Plus question d’ailleurs de se demander si les gilets jaunes sont anticapitalistes, ou d’ultra-droite, ou petit-bourgeois. Pour plusieurs, ils ont ignoré le moment de l’identité politique (ils appellent cela apolitisme, nous dirions qu’ils détestent le réflexe militant) et ont attaqué le capital parce qu’ils le reconnaissent comme ennemi. Les gilets jaunes ne croient d’ailleurs plus à la figure du black bloc parce qu’ils ont compris de quelle nécessité cette tactique émerge et toute son efficacité. Ils apprennent à haïr la police, et donc à la connaître vraiment. Poésie du gilet jaune sur K-way noir.

Depuis le début du mouvement, les préoccupations politiques se sont déplacées sur un autre plan. Qu’aucune revendication n’ait été identifiable pendant les 9 heures d’émeute de samedi en témoigne. Pour une grande de partie des gilets jaunes, il n’est plus question d’instaurer des mesures de justice fiscale comme certaines figures médiatiques le prétendent. Taggé sur un magasin de luxe pillé : « On prend l’ISF [impôt sur les fortunes] à la source ». À partir d’un certain niveau d’organisation, plus besoin de la médiation de l’État, et les mesures interventionnistes apparaissent pour ce qu’elles sont : des dispositifs de pacification. On parle beaucoup de tout ce qui a été perdu sur les Champs. Question de point de vue. Nous imaginons facilement quantité de loyers payés, de cadeaux offerts, de dépenses festives et de trophées de guerre. Les objets sortent de l’économie  et retrouvent un peu de leurs significations perdues.

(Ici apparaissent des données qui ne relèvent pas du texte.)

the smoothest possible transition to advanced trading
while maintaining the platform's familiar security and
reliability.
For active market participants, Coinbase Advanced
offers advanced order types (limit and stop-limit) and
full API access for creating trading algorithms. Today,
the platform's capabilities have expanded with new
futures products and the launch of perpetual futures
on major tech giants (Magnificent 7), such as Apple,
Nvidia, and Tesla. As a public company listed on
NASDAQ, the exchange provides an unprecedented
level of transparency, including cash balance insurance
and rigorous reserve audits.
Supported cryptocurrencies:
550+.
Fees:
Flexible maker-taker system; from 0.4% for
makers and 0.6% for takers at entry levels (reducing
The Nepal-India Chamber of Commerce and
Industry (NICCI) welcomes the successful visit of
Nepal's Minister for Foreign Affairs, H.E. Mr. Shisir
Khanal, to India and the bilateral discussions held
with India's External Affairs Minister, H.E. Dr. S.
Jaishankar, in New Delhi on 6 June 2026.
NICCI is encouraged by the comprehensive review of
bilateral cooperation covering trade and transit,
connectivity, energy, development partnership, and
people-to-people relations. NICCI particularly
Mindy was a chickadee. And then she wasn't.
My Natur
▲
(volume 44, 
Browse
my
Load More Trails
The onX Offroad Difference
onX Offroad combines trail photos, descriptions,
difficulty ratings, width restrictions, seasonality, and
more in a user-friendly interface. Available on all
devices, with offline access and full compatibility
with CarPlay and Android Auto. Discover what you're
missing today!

Quelques jours plus tard, l’avenir du mouvement semble incertain : si les actes féroces du 1er et du 8 décembre à Paris ont donné lieu à des poussés insurrectionnelles dans plusieurs villes de France, l’appel du 16 mars coïncidait avec la déclaration de quelques grandes gueules qu’elles arrêteront les manifestation du samedi pour se concentrer sur d’autres formes de lutte. Les différentes mesures de durcissement de la répression laissent entrevoir deux avenues radicales, aussi désastreuse l’une que l’autre : l’intensification du conflit dans une logique de militarisation et l’écrasement du mouvement. Mais, ici et là, on parle de défier en masse les interdictions de manifester, de reprendre les blocages économiques, d’ouvrir des maisons du peuple pour se donner des lieux d’organisation politique pérenne. Se rendre ingouvernables, destituer l’économie, parvenir à l’autonomie politique. Les hypothèses et les mots d’ordre formulés depuis longtemps par nos camarades résonnent ici largement et sous des formes inattendues.

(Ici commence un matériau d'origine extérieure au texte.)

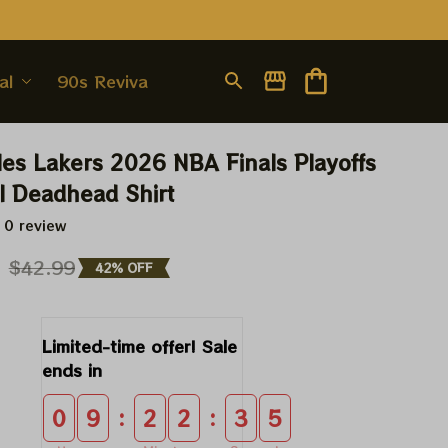
al
90s Revival
es Lakers 2026 NBA Finals Playoffs 
l Deadhead Shirt
 0 review
9
$42.99
42% OFF
Limited-time offer! Sale 
ends in
:
:
0
9
2
2
3
4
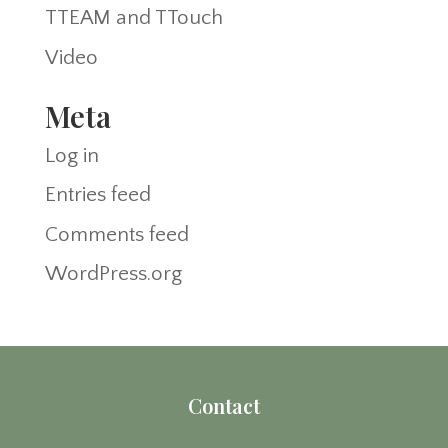
TTEAM and TTouch
Video
Meta
Log in
Entries feed
Comments feed
WordPress.org
Contact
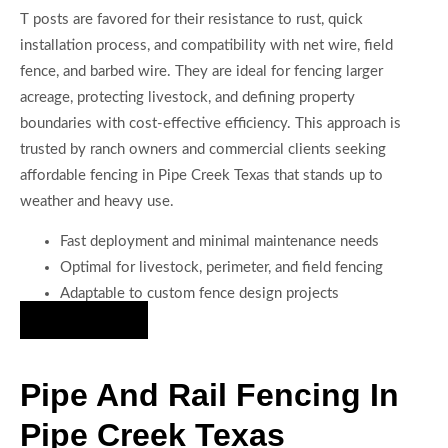
T posts are favored for their resistance to rust, quick
installation process, and compatibility with net wire, field
fence, and barbed wire. They are ideal for fencing larger
acreage, protecting livestock, and defining property
boundaries with cost-effective efficiency. This approach is
trusted by ranch owners and commercial clients seeking
affordable fencing in Pipe Creek Texas that stands up to
weather and heavy use.
Fast deployment and minimal maintenance needs
Optimal for livestock, perimeter, and field fencing
Adaptable to custom fence design projects
Hire Us Now
Pipe And Rail Fencing In
Pipe Creek Texas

C’est à l’échelle des centaines de milliers que nous discutons en France, nuit et jour, sur les rond-points, dans les cafés, dans nos salons, de faire tomber le gouvernement. Simplement pour se donner des vies plus dignes et plus heureuses. Partout ça conspire. Et même si le mouvement finira inévitablement par s’essouffler, personne ne pourra défaire les relations qui sont nées de 4 mois de mise en jeu collective : des amitiés, des mariages, des familles sur les ronds-points, des alliances, des regards complices sous les cagoules. Le partage de ressources, savoir-faires, d’expériences riches et de formes de pensée, parfois sous la forme du conflit. Le partage d’un repas, d’une clope ou de maalox en manif. Des partages entre des mondes qui étaient jusque là complètement étrangers, qui se regardaient de loin, souvent avec mépris. Et comme un ami le dit si souvent, le politique c’est d’abord la question du partage. Partage dans les perceptions, à la fois au sens de ce qui est mis en commun, et de ce qui nous sépare de l’autre camp. Notre camp ne m’avait jamais semblé aussi vaste.